It’s a season of change; it’s scary but also beautiful

Photo: Gerald Farinas.

Lately, it feels like the air is thick with the scent of departure and arrival. When I look around at the people in my life and the stories filling my community, I see a pattern of upheaval that feels almost magnetic. It is as if a collective timer went off, signaling that the lives we were living are no longer large enough to hold us.

I see people leaving careers they spent a decade building to start something entirely different, pivoting from the corporate world to the creative or the opposite even. I see people stepping out of long-term relationships that had become part of their identity, moving toward new connections that feel more aligned with who they are today.

It is a season of wholesale change, and while I am observing it from my own vantage point, it feels like a universal shift. It’s happening to a lot of us, together, all at once.

In my experience as an Asian American, there is often a heavy emphasis on the long game. We are taught to value endurance and the steady climb up a single ladder. To pivot or to let go can sometimes feel like breaking a silent contract with the past.

But what I am, or we are, witnessing right now transcends any single culture. There is a prophetic quality to this mass movement. It is as if the universe is conducting a grand symphony of redirection.

When so many people simultaneously feel the urge to scrap the old blueprint and start over, it suggests that the old structures are simply no longer viable. We are being ushered into a new way of existing, one that values authenticity over sheer longevity.

Part of this shift involves the perception that others are walking away. When we are the ones being left behind, whether by a friend who has changed or a partner who no longer sees a future, it can feel like a judgment on our own worth. It triggers that deep-seated fear of being discarded. In a cultural context where community and belonging are everything, having someone exit your life can feel like a breach of safety.

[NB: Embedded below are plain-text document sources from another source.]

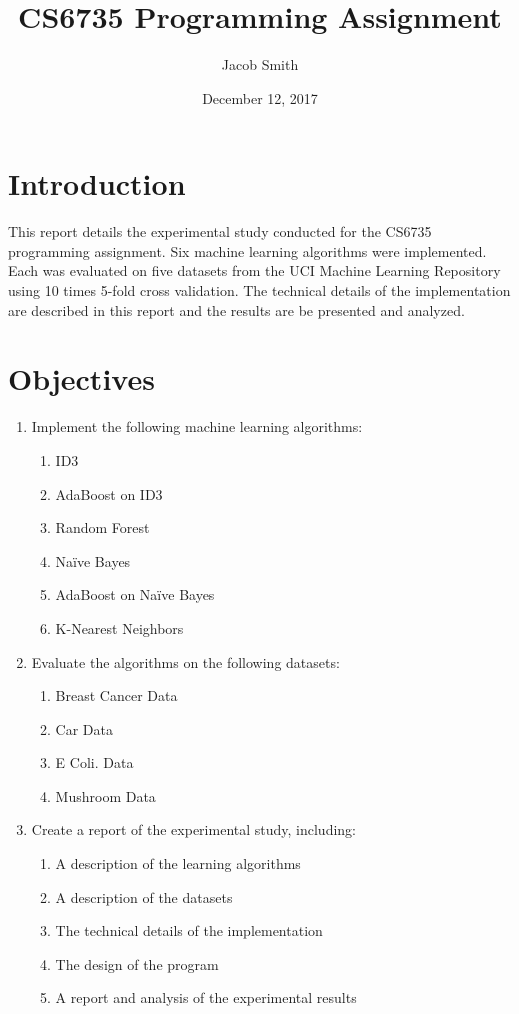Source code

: \documentclass[11pt,titlepage]{article}
\title{CS6735 Programming Assignment}
\author{Jacob Smith}
\date{December 12, 2017}
\begin{document}
\maketitle

\section{Introduction}
This report details the experimental study conducted for the CS6735 programming assignment. Six machine learning algorithms were implemented. Each was evaluated on five datasets from the UCI Machine Learning Repository using 10 times 5-fold cross validation. The technical details of the implementation are described in this report and the results are be presented and analyzed.

\section{Objectives}
\begin{enumerate}
  \item Implement the following machine learning algorithms:
  \begin{enumerate}
    \item ID3
    \item AdaBoost on ID3
    \item Random Forest
    \item Naïve Bayes
    \item AdaBoost on Naïve Bayes
    \item K-Nearest Neighbors
  \end{enumerate}
  \item Evaluate the algorithms on the following datasets:
  \begin{enumerate}
    \item Breast Cancer Data
    \item Car Data
    \item E Coli. Data
    \item Mushroom Data
  \end{enumerate}
  \item Create a report of the experimental study, including:
  \begin{enumerate}
    \item A description of the learning algorithms
    \item A description of the datasets
    \item The technical details of the implementation
    \item The design of the program
    \item A report and analysis of the experimental results
  \end{enumerate}
\end{enumerate}
\end{document}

Yet, there is a poetic necessity in these departures. Often, when people walk away, they are responding to a celestial frequency we haven't quite tuned into yet. For those who believe in God, it might be God doing what must be. Their exit is not a critique of who we are, but a signal that the energetic contract between us has to be renewed into something different.

This transition is what I was taught to call by a Loyola philosophy professor the architecture of the wilderness. This wilderness is that strange, quiet territory between the person you were and the person you are becoming.

For those watching their friends move on or their industries transform, like I’m seeing, it can feel like being an immigrant in time. You are leaving the old country of your previous habits and entering a land where the rules haven't been written yet.

This is where psychological resilience becomes our most important tool. It isn't the resilience of pushing through pain, but the resilience of staying soft and open while the world shifts. It is the ability to stand in the unknown without rushing to fill the void with the first thing that looks like safety.

There is a beauty in this pruning process, even when it is someone else holding the shears. As people fade out and new faces walk in, the social landscape of our lives begins to reflect our internal growth.

We are learning that some relationships were meant for a specific season of our evolution, and letting them go, or being let go of, is an act of respect for what they once were.

This season is a bridge. It is taking us away from a life of shoulds and moving us toward a life of is.

While the scale of the change is staggering, it is also a profound liberation. We are all being given the chance to refashion our lives from the ground up, but know that the foundations are still there. You, or I should say we, are those foundations for each other.